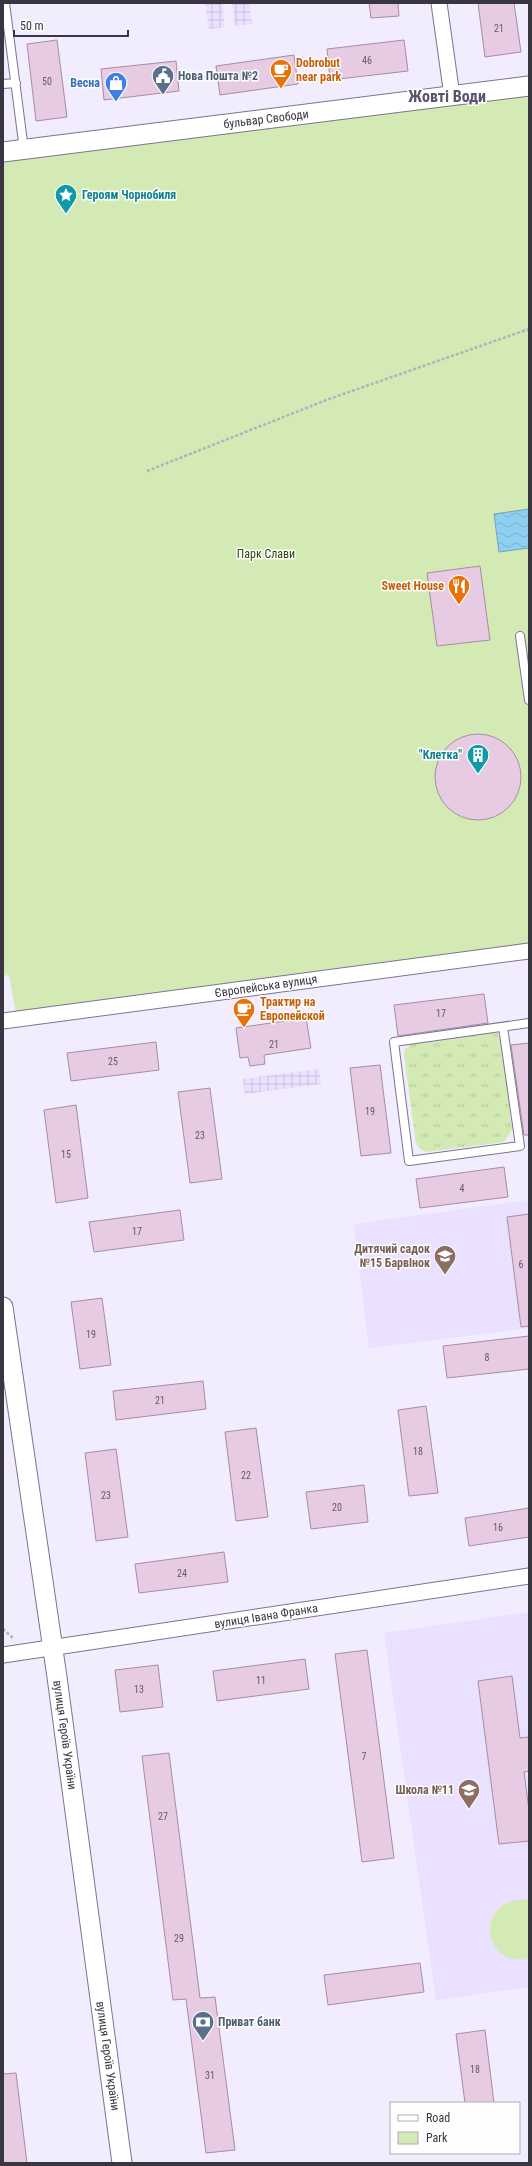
<svg xmlns="http://www.w3.org/2000/svg" width="532" height="2166" viewBox="0 0 532 2166" font-family="'Roboto Condensed',sans-serif">
  <defs>
    <pattern id="industrial-grid" width="8" height="8" patternUnits="userSpaceOnUse"><rect width="8" height="8" fill="#eae0ff"/><path d="M0 4h8M4 0v8" fill="none" stroke="#c9c1dc"/></pattern>
    <pattern id="grass-tufts" width="24" height="20" patternUnits="userSpaceOnUse"><rect width="24" height="20" fill="#d3eab4"/><path d="M3 7l-1-3M5 7V3M7 7l1-3M15 17l-1-3M17 17v-4M19 17l1-3" fill="none" stroke="#b6c99c"/></pattern>
    <pattern id="water-waves" width="16" height="10" patternUnits="userSpaceOnUse"><rect width="16" height="10" fill="#8fcfef"/><path d="M0 5q4-4 8 0t8 0" fill="none" stroke="#7cb2ce"/></pattern>
  </defs>
  <rect width="100%" height="100%" fill="#f2ecff"/>
  <path fill="#eae0ff" d="M529 1200V1328L369 1348 354 1224Z
    M529 1612V1987L436 2000 384 1633Z"/>
  <path fill="url(#industrial-grid)" d="M205 3H222L225 27 209 29Z
    M232 3H249L252 24 235 26Z
    M319 1069 321 1084 245 1094 243 1079Z"/>
  <path fill="url(#grass-tufts)" d="M492 1032 497 1033 502 1042 512 1130 504 1142 426 1152C418 1149 416 1145 415 1137L404 1055 405 1049 413 1043Z"/>
  <path fill="#d3eab4" d="M529 86V951L17 1019 9 975 3 976V157Z
    M529 1899V1959C520 1960 512 1960 505 1956 486 1946 485 1918 502 1906 510 1900 520 1900 529 1899Z"/>
  <path fill="url(#water-waves)" stroke="#75a1bb" d="M529 509V548L499 552 494 514Z"/>
  <path fill="#e6cbe2" stroke="#a68da2" d="M369 3H398L399 16 371 18Z
    M478 3H514L521 52 485 57Z
    M57 40 67 117 36 121 27 44Z
    M404 40 408 71 330 80 327 49Z
    M294 55 298 84 220 95 216 66Z
    M176 61 179 91 104 100 101 69Z
    M480 566 490 640 437 646 427 573Z
    M435 777a43 43 0 1 1 86 0a43 43 0 1 1-86 0Z
    M484 994 488 1023 398 1036 394 1005Z
    M306 1018 311 1048 264 1055 265 1064 250 1066 248 1057 240 1058 236 1028Z
    M156 1042 159 1070 71 1081 67 1053Z
    M529 1043V1135H524L511 1045Z
    M380 1065 391 1153 361 1156 350 1068Z
    M210 1088 222 1179 190 1183 178 1092Z
    M76 1105 88 1198 56 1203 44 1110Z
    M504 1167 508 1197 420 1208 416 1179Z
    M180 1210 184 1240 94 1252 89 1222Z
    M529 1214V1326L521 1327 507 1217Z
    M102 1298 111 1365 80 1369 71 1302Z
    M529 1336V1369L447 1378 443 1346Z
    M203 1381 206 1409 116 1420 113 1391Z
    M426 1406 438 1493 409 1496 398 1410Z
    M256 1428 268 1517 236 1521 225 1432Z
    M116 1449 128 1537 96 1541 85 1453Z
    M364 1485 368 1522 311 1529 306 1492Z
    M529 1508V1537L469 1546 465 1518Z
    M224 1552 228 1582 139 1593 135 1564Z
    M367 1650 394 1858 362 1862 335 1654Z
    M305 1659 309 1689 217 1701 213 1671Z
    M158 1665 163 1707 120 1712 115 1670Z
    M512 1676 520 1738 529 1737V1771L524 1772 529 1810V1841L499 1844 478 1681Z
    M169 1753 200 1998 215 1997 235 2150 206 2153 186 1999 173 2000 142 1756Z
    M420 1963 424 1992 328 2005 324 1975Z
    M485 2030 494 2103H465L456 2034Z
    M16 2073 27 2163H3V2074Z"/>
  <g fill="none" stroke-linecap="round" stroke-linejoin="round">
    <g stroke="#7d748f" stroke-width="10">
      <path id="service" d="M5 3 24 150
        M3 84 16 83
        M520 636 529 700
        M503 1027 520 1146 409 1161 394 1042 529 1023"/>
    </g>
    <g stroke="#7d748f" stroke-width="17">
      <path id="minor" d="M439 3 452 96
        M3 1021 529 951
        M3 1655 529 1576"/>
    </g>
    <g stroke="#7d748f" stroke-width="21">
      <path id="tertiary" d="M3 152 529 86
        M3 1307 57 1677 122 2163"/>
    </g>
    <path stroke="#b4afbf" stroke-width="2.5" stroke-dasharray="3 2" stroke-linecap="butt" d="M147 471 329 399 529 329
      M3 1629 14 1639"/>
    <use href="#service" stroke="#fff" stroke-width="8"/>
    <use href="#minor" stroke="#fff" stroke-width="15"/>
    <use href="#tertiary" stroke="#fff" stroke-width="19"/>
  </g>
  <defs>
    <g id="cafe-pin" transform="scale(1.15)"><path d="M0 17L-7.5 6A9.5 9.5 0 1 1 7.5 6Z" fill="#e8710a" stroke="#fdfdfd"/><path d="M-5.5-4.5H6V0H3Q3 3.5 0 3.5H-2.5Q-5.5 3.5-5.5 0ZM3-3.2v2h1.7v-2ZM-6 4.5H4V6H-6Z" fill="#fff"/></g>
    <g id="civic-pin" transform="scale(1.15)"><path d="M0 17L-7.5 6A9.5 9.5 0 1 1 7.5 6Z" fill="#5c6f8a" stroke="#fdfdfd"/><path d="M-.6-6.5H3V-4.5H.6V-3L4-1V1h2V6H-6V1h2V-1L-.6-3ZM-1.2 2.5V6h2.4V2.5Z" fill="#fff"/></g>
    <g id="shop-pin" transform="scale(1.15)"><path d="M0 17L-7.5 6A9.5 9.5 0 1 1 7.5 6Z" fill="#3f7fe0" stroke="#fdfdfd"/><path d="M-5-2.5h2.3a2.7 3.5 0 0 1 5.4 0H5L5.5 6h-11ZM-1.5-2.5h3a1.5 2.3 0 0 0-3 0Z" fill="#fff"/></g>
    <g id="sight-pin" transform="scale(1.15)"><path d="M0 17L-7.5 6A9.5 9.5 0 1 1 7.5 6Z" fill="#0f9aa8" stroke="#fdfdfd"/><path d="M0-6L1.8-2.2L6-1.7L2.9 1.2L3.7 5.4L0 3.3L-3.7 5.4L-2.9 1.2L-6-1.7L-1.8-2.2Z" fill="#fff"/></g>
    <g id="restaurant-pin" transform="scale(1.15)"><path d="M0 17L-7.5 6A9.5 9.5 0 1 1 7.5 6Z" fill="#e8710a" stroke="#fdfdfd"/><path d="M-5-6h1v4h1v-4h1v4h1v-4h1v5L-1.5 .5V6h-2V.5L-5-1ZM5-6V6H3V1.5H1.5Q1.5-4 5-6Z" fill="#fff"/></g>
    <g id="building-pin" transform="scale(1.15)"><path d="M0 17L-7.5 6A9.5 9.5 0 1 1 7.5 6Z" fill="#0f9aa8" stroke="#fdfdfd"/><path d="M-4-6H4V6H1V3H-1V6H-4ZM-2.5-4.3h1.7v1.8h-1.7ZM.8-4.3h1.7v1.8H.8ZM-2.5-1h1.7V.8h-1.7ZM.8-1h1.7V.8H.8Z" fill="#fff"/></g>
    <g id="school-pin" transform="scale(1.15)"><path d="M0 17L-7.5 6A9.5 9.5 0 1 1 7.5 6Z" fill="#8d6e63" stroke="#fdfdfd"/><path d="M0-5L7-2L0 1L-7-2ZM-4 1L0 2.5L4 1V4Q0 6-4 4Z" fill="#fff"/></g>
    <g id="bank-pin" transform="scale(1.15)"><path d="M0 17L-7.5 6A9.5 9.5 0 1 1 7.5 6Z" fill="#5c6f8a" stroke="#fdfdfd"/><path d="M-6-4H6V4H-6ZM0-2.3a2.3 2.3 0 1 0 0 4.6a2.3 2.3 0 1 0 0-4.6Z" fill="#fff"/></g>
  </defs>
  <g fill-rule="evenodd">
    <use href="#cafe-pin" x="281" y="70"/>
    <use href="#civic-pin" x="163" y="76"/>
    <use href="#shop-pin" x="116" y="83"/>
    <use href="#sight-pin" x="66" y="195"/>
    <use href="#restaurant-pin" x="459" y="586"/>
    <use href="#building-pin" x="478" y="755"/>
    <use href="#cafe-pin" x="244" y="1009"/>
    <use href="#school-pin" x="445" y="1256"/>
    <use href="#school-pin" x="469" y="1790"/>
    <use href="#bank-pin" x="203" y="2022"/>
  </g>
  <g text-anchor="middle" dominant-baseline="central" stroke-width="3" stroke-linejoin="round" paint-order="stroke">
    <g font-size="10" fill="#645a69">
      <text x="499" y="28">21</text>
      <text x="367" y="60">46</text>
      <text x="47" y="81">50</text>
      <text x="441" y="1013">17</text>
      <text x="274" y="1044">21</text>
      <text x="113" y="1061">25</text>
      <text x="370" y="1111">19</text>
      <text x="200" y="1135">23</text>
      <text x="66" y="1154">15</text>
      <text x="462" y="1188">4</text>
      <text x="137" y="1231">17</text>
      <text x="521" y="1264">6</text>
      <text x="91" y="1334">19</text>
      <text x="487" y="1357">8</text>
      <text x="160" y="1400">21</text>
      <text x="418" y="1451">18</text>
      <text x="246" y="1475">22</text>
      <text x="106" y="1495">23</text>
      <text x="337" y="1507">20</text>
      <text x="498" y="1527">16</text>
      <text x="182" y="1573">24</text>
      <text x="261" y="1680">11</text>
      <text x="139" y="1689">13</text>
      <text x="364" y="1756">7</text>
      <text x="163" y="1816">27</text>
      <text x="179" y="1938">29</text>
      <text x="475" y="2069">18</text>
      <text x="210" y="2075">31</text>
    </g>
    <g font-size="12" font-weight="bold" fill="#c56008" stroke="#fdfdfd" text-anchor="start">
      <text x="296" y="63">Dobrobut<tspan x="296" dy="14">near park</tspan></text>
      <text x="444" y="586" text-anchor="end">Sweet House</text>
      <text x="260" y="1002">Трактир на<tspan x="260" dy="14">Европейской</tspan></text>
    </g>
    <g font-size="12" font-weight="bold" fill="#4e5e75" stroke="#fdfdfd" text-anchor="start">
      <text x="178" y="76">Нова Пошта №2</text>
      <text x="218" y="2022">Приват банк</text>
    </g>
    <g font-size="12" font-weight="bold" fill="#366cbe" stroke="#fdfdfd" text-anchor="end">
      <text x="100" y="83">Весна</text>
    </g>
    <g font-size="12" fill="#393541" stroke="#fdfdfd">
      <text transform="translate(266 119) rotate(-7)">бульвар Свободи</text>
      <text transform="translate(266 986) rotate(-8)">Європейська вулиця</text>
      <text transform="translate(266 1616) rotate(-9)">вулиця Івана Франка</text>
      <text transform="translate(65 1735) rotate(82)">вулиця Героїв України</text>
      <text transform="translate(108 2056) rotate(82)">вулиця Героїв України</text>
    </g>
    <g font-size="12" font-weight="bold" fill="#0d838f" stroke="#fdfdfd" text-anchor="start">
      <text x="82" y="195">Героям Чорнобиля</text>
      <text x="462" y="755" text-anchor="end">"Клетка"</text>
    </g>
    <g font-size="12" fill="#324607" stroke="#fdfdfd">
      <text x="266" y="554">Парк Слави</text>
    </g>
    <g font-size="12" font-weight="bold" fill="#785e54" stroke="#fdfdfd" text-anchor="end">
      <text x="430" y="1249">Дитячий садок<tspan x="430" dy="14">№15 Барвінок</tspan></text>
      <text x="454" y="1790">Школа №11</text>
    </g>
    <g font-size="16" font-weight="bold" fill="#5b526c" stroke="#fdfdfd">
      <text x="447" y="96">Жовті Води</text>
    </g>
  </g>
  <rect width="532" height="2166" fill="none" stroke="#393541" stroke-width="8"/>
  <rect x="390" y="2102" width="130" height="52" fill="#fdfdfd" stroke="#afadb2"/>
  <rect x="398" y="2115" width="20" height="6" fill="#ffffff" stroke="#afadb2"/>
  <text x="426" y="2122" font-size="12" fill="#393541">Road</text>
  <rect x="398" y="2132" width="20" height="12" fill="#d3eab4" stroke="#afadb2"/>
  <text x="426" y="2142" font-size="12" fill="#393541">Park</text>
  <path d="M14 30v6h114v-6" fill="none" stroke="#393541" stroke-width="2"/>
  <text x="20" y="30" font-size="12" fill="#393541" stroke="#fdfdfd" stroke-width="3" paint-order="stroke">50 m</text>
</svg>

* [HOW TO COMPLETE THIS TASK]:
For each line above that carries the word "restaurant", copy it out.

* [THE COMPLETED TASK]:
    <g id="restaurant-pin" transform="scale(1.15)"><path d="M0 17L-7.5 6A9.5 9.5 0 1 1 7.5 6Z" fill="#e8710a" stroke="#fdfdfd"/><path d="M-5-6h1v4h1v-4h1v4h1v-4h1v5L-1.5 .5V6h-2V.5L-5-1ZM5-6V6H3V1.5H1.5Q1.5-4 5-6Z" fill="#fff"/></g>
    <use href="#restaurant-pin" x="459" y="586"/>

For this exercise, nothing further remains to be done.